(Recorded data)
※ ※ ※

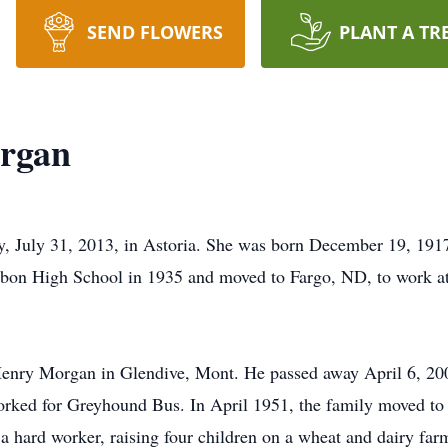
SEND FLOWERS
PLANT A TR
organ
 July 31, 2013, in Astoria. She was born December 19, 1917
bon High School in 1935 and moved to Fargo, ND, to work at
Henry Morgan in Glendive, Mont. He passed away April 6, 2009
rked for Greyhound Bus. In April 1951, the family moved to 
 hard worker, raising four children on a wheat and dairy farm.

※ ※ ※

§ **Task requirements**
Repeat every line of text from the records above word for word, and leave out the pictures.

§ **Response to this task**
SEND FLOWERS
PLANT A TR
organ
 July 31, 2013, in Astoria. She was born December 19, 1917
bon High School in 1935 and moved to Fargo, ND, to work at
Henry Morgan in Glendive, Mont. He passed away April 6, 2009
rked for Greyhound Bus. In April 1951, the family moved to 
 hard worker, raising four children on a wheat and dairy farm.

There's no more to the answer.